§ WORK REQUEST
Output exactly what appears from the line containing "beige chair [393,582,483,683]" to the end of the data below, and nothing more.

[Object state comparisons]
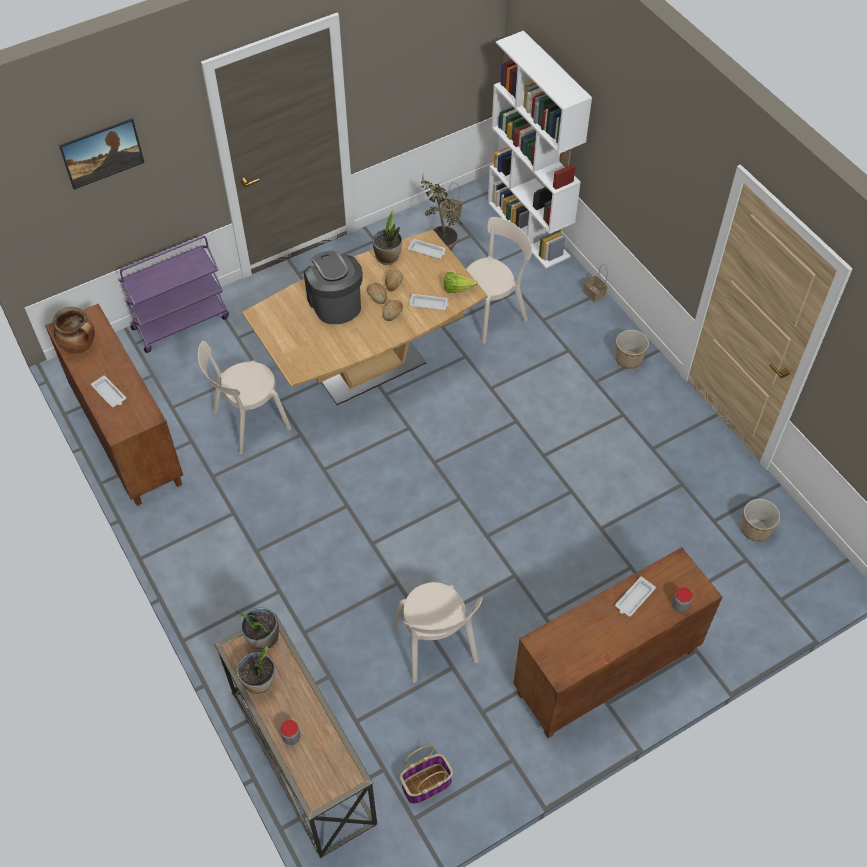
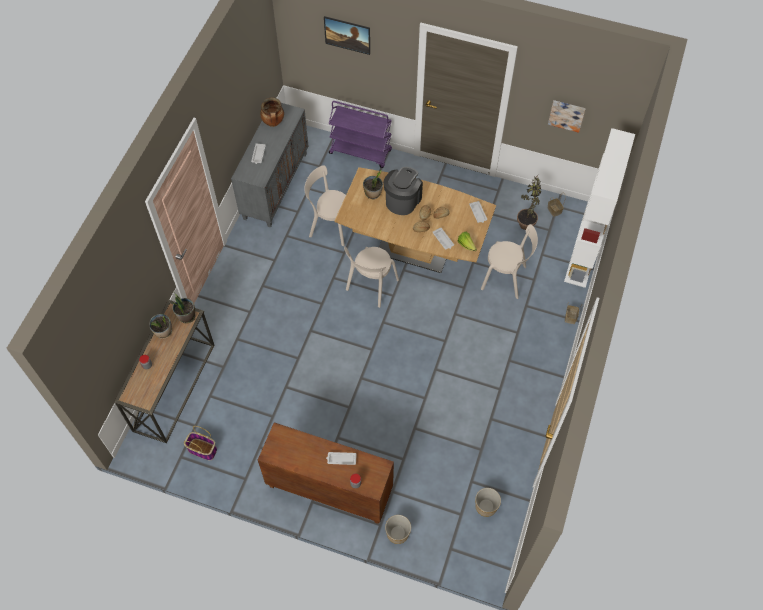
camera: 50 degrees right, 5 degrees up
brown cabinet [45,304,183,506] -> grey cabinet [231,103,308,227]
potted plant [373,211,402,265] -> potted plant moved to [363,170,383,199]
beige chair [393,582,483,683] -> beige chair moved to [344,247,399,308]
planter [615,330,649,369] -> planter moved to [385,515,411,544]
none -> picture [548,100,586,133]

§ RESPONSE TO THE TASK
beige chair [393,582,483,683] -> beige chair moved to [344,247,399,308]
planter [615,330,649,369] -> planter moved to [385,515,411,544]
none -> picture [548,100,586,133]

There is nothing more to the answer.